Yani şimdi her konuda çok mu iyi misiniz derseniz, yine “Hayır” derim. Halen öğrenmeye ve deneyimlemeye devam ediyorum. Son nefesime kadar da bu öğrenme sürecim devam edecek, bunu çok iyi biliyorum. Bazen benim dışımda gelişen olaylardan, bazen de benden kaynaklanan sebeplerden dolayı yine onunla kaliteli zaman geçiremediğim günler oluyor.. Kendime yine kızıyorum zaman zaman. Ama bir şeyi öğrendim ki, bu yaşadıklarım annelik doğasının bir parçası..
Çalışan anne mi, çalışmayan anne mi çocuğuyla kaliteli zaman geçirir? diye sorarsanız, bu ayrımı doğru bulmam.. Yani “çocuğuyla kaliteli zaman geçiren anneler ve geçirmeyen anneler” vardır derim.. Ev hanımı olup, da evin işlerinden veya çok farklı şeylerden çocuğuyla yeterince zaman geçiremeyen anneler de var.. Burada bilinçli ve farkında olmak önemli..
O yüzden, eğer çalışıyorsanız kendinizi çok da suçlu hissetmeyin.. Çocuğunuzla geçireceğiniz her anın tadını doyasıya çıkarmaya bakın. Kötü günler de olacaktır, üzülmeyin.. Ama şunu da hiç unutmayın, işinizi sürekli olarak asla ve asla eve getirmeyin.. Getirmek zorunda kalacağınız anlar olacaktır.. Ben yaşadım ve yaptım.. Elbette ki, teslim tarihi belirli olan çalışmalarda böylesine kriz anları yaşıyorsunuz Ama en azından bunu evdekilere hissettirmemeye çalışın.. Bir de bu işten sonra da evde çalışmak zorunda olmanızın sürekliliği çok önemli.. Sizi her an, her gün evde çalışmaya, ailenizle geçireceğiniz zamanlardan koparmaya mahkum eden bir çalışma hayatını da yeniden gözden geçirin derim.. Çok çalışmak değil, verimli çalışmak esastır. Bunu o işin patronuna anlatmak lazım.. (Anlamayan yöneticiler olduğunu biliyorum).

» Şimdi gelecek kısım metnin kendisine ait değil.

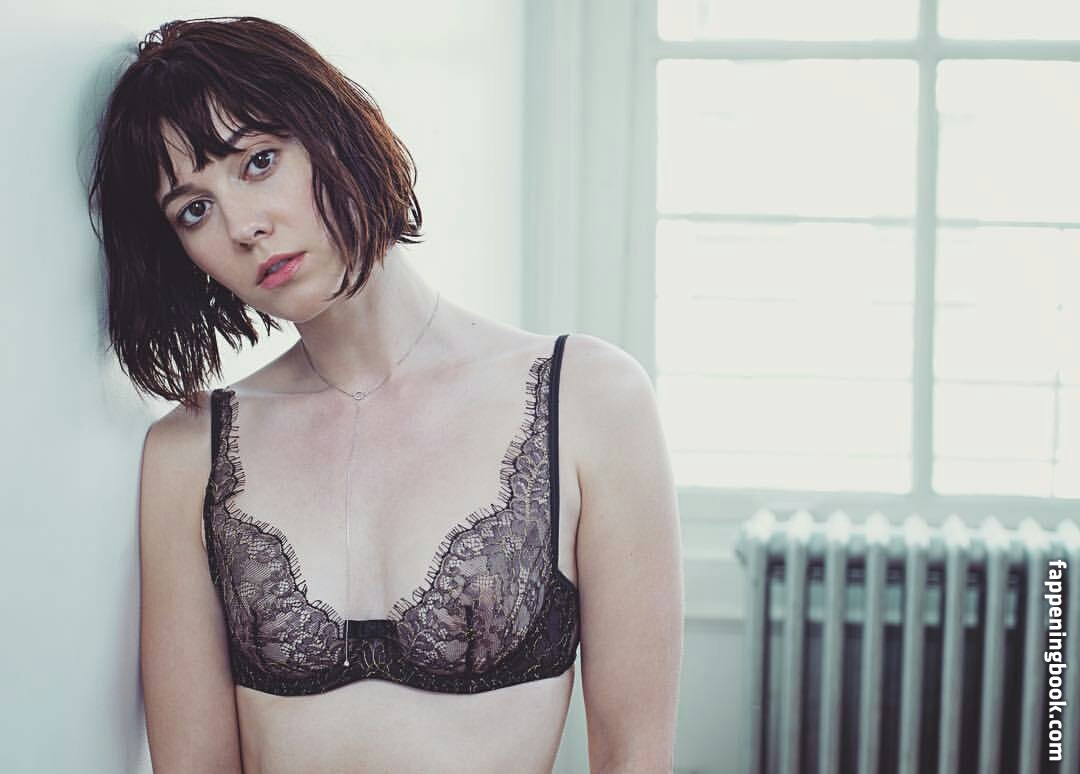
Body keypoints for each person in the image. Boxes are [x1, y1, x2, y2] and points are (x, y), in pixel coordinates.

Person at [88, 16, 683, 774]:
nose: (243, 227)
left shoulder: (591, 400)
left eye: (259, 161)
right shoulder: (186, 452)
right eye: (194, 210)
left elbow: (633, 756)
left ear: (334, 132)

Doğumdan itibaren çocuğunuzun her günü kendine özeldir ve bir önceki güne asla benzemez. Bugün bile dünkü kızım ile bugünkü kızım arasında farklılıklar var.. Her gün yeni bir şey yaşıyorum onunla. Bundan dolayıdır ki, çocuğunuzun her anının kıymetini bilin.. O gün yaşanacak ve bir sonraki gün çocuğunuz bir önceki günkünden daha farklı olacak. “Bunu yarın yaparım, daha sonra giderim” diye çocuğunuzla yapmayı planladığınız şeyleri ertelemeyi mümkünse en aza indirin..
O an yapın onunla… O an çok kıymetli.. O anın tekrar dönüşü yok çünkü..
Çalışmıyorsanız, ev işlerinin çocuğunuzdan çok da önemli olmadığının bilincinde iseniz çok şanslısınız.. Ben ev hanımlarına ve çalışmayıp çocuğunu kendi büyütenlere, “hiçbirşey de yapmıyorlar ve çok rahatlar”, denmesine acayip karşıyım.. Bu kişiden kişiye ve yaşam şartlarına göre çok değişir. Bunu genellemek doğru değil. Yani her ev hanımı aynı değil. Çalışmayan bir anne iseniz çocuğunuzla daha çok zaman geçirme gibi bir şansınız var. Bunu çok iyi değerlendirin. Ama şuna inanıyorum ki, evde olmanız da onunla saatlerce birlikte olmanızı da gerektirmez bence.. Çocuğunuzun bağımsız ve/veya kendi yaşıtları ile gruplar halinde oynamaya ihtiyacı var.
Çocuğunuza sevdiğinizi en güzel şekilde göstermeniz, süresi ne olursa olsun kaliteli zamanlar geçirmeniz bence herşeyden daha önemli.. Çalışmanın, çalışmamanın çok da tartışılır bir yönü yok bence.